=== Document passage ===

Canada is a relatively tolerant and civilized place, but you would not guess that from the publications being put out by the University of Toronto 


People pass University College at the University of Toronto, in 2011.Tyler Anderson/National Post





May 29, 2020

3:27 PM EDT


This column is written for all those who feel oppressed by political correctness in Canada. It is prompted by my wife Barbara giving me the magazines sent to alumni of University College (UC) at the University of Toronto and by the University of Toronto itself, each quarter. I receive a sprinkling of information from the universities where I graduated (Carleton, Laval and McGill) and from some that kindly gave me honorary degrees, but I have never seen anything like this.


The college alumni magazine identifies three contributors of whom one describes herself as “a peace and love hippie with a dream of doing a meditation retreat at Zen master Thich Nhat Hanh’s Plum Village Monastery in southern France,” and the second is the former associate director of UC’s “centre for sexual diversity studies.” The piece of the incoming principal of the college focused on the widespread need for attention to “students struggling with mental health problems” and celebrated his college’s “iconicity … of diversity and inclusion.” He also dwelt upon the “uncomfortable iconicity” in referring to a creek that once flowed through the campus but is now entirely subterranean. “We need … to include Indigenous teachings, learners and scholars in our midst.… The river still cleanses this area and its ancient powers continue to flow despite attempts to submerge its force.” The principal of such a well-known university college should have a clearer idea of legitimate subjects of iconization.


There was a tribute to my dear friend of more than 40 years, Supreme Court Justice Rosie Abella, winner of an award named after another old friend, the late Rose Wolfe (a former chancellor of U of T), both delightful women. Rosie referred to her belief as an under-graduate in “the perfectibility of the human condition, in progressive change, in excellence, in the symbiosis of reason and equity.” What she really meant and how she has amiably enacted it, is her fervent belief in practically every left-wing cause that does not oppress human rights: redistribution of money from people who had earned it to people who had not, reduction of the influence and status of individuals in favour of institutions purporting faithfully to enhance the welfare of the majority and a river of concessions and preferments to organized labour. By all means give Rosie an award, but not for elegiacal nonsense about the perfectibility of man through democratic Marxism. Next came a piece about a photographer who specialized in portraits of LGBTQ writers who “capture what’s essential.” (They were good photographs.) Then came the inevitable confession and repentance of Canada’s “ugly legacy of occupation and forced assimilation by settlers trying to extinguish the culture, rights and humanity of Indigenous peoples,” and the obligatory demonization of the residential schools system.

=== Records shown ===

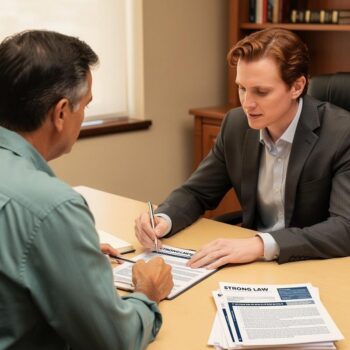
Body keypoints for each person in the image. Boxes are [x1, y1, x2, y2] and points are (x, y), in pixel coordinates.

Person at [0, 30, 173, 350]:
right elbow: (112, 341)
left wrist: (72, 254)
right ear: (62, 113)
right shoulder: (53, 207)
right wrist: (146, 294)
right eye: (86, 106)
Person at [135, 28, 350, 269]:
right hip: (252, 266)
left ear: (297, 87)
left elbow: (344, 228)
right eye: (242, 88)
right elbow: (197, 192)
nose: (247, 104)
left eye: (261, 91)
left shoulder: (341, 134)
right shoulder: (235, 125)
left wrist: (259, 245)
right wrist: (164, 218)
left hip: (314, 265)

===

Brief
Revise the column by reproducing everything from "This column is" down to "anything like this.", with "magazines" changed to "newsletters". Rely solely on the column and set the listing aside.

Output of the task
This column is written for all those who feel oppressed by political correctness in Canada. It is prompted by my wife Barbara giving me the newsletters sent to alumni of University College (UC) at the University of Toronto and by the University of Toronto itself, each quarter. I receive a sprinkling of information from the universities where I graduated (Carleton, Laval and McGill) and from some that kindly gave me honorary degrees, but I have never seen anything like this.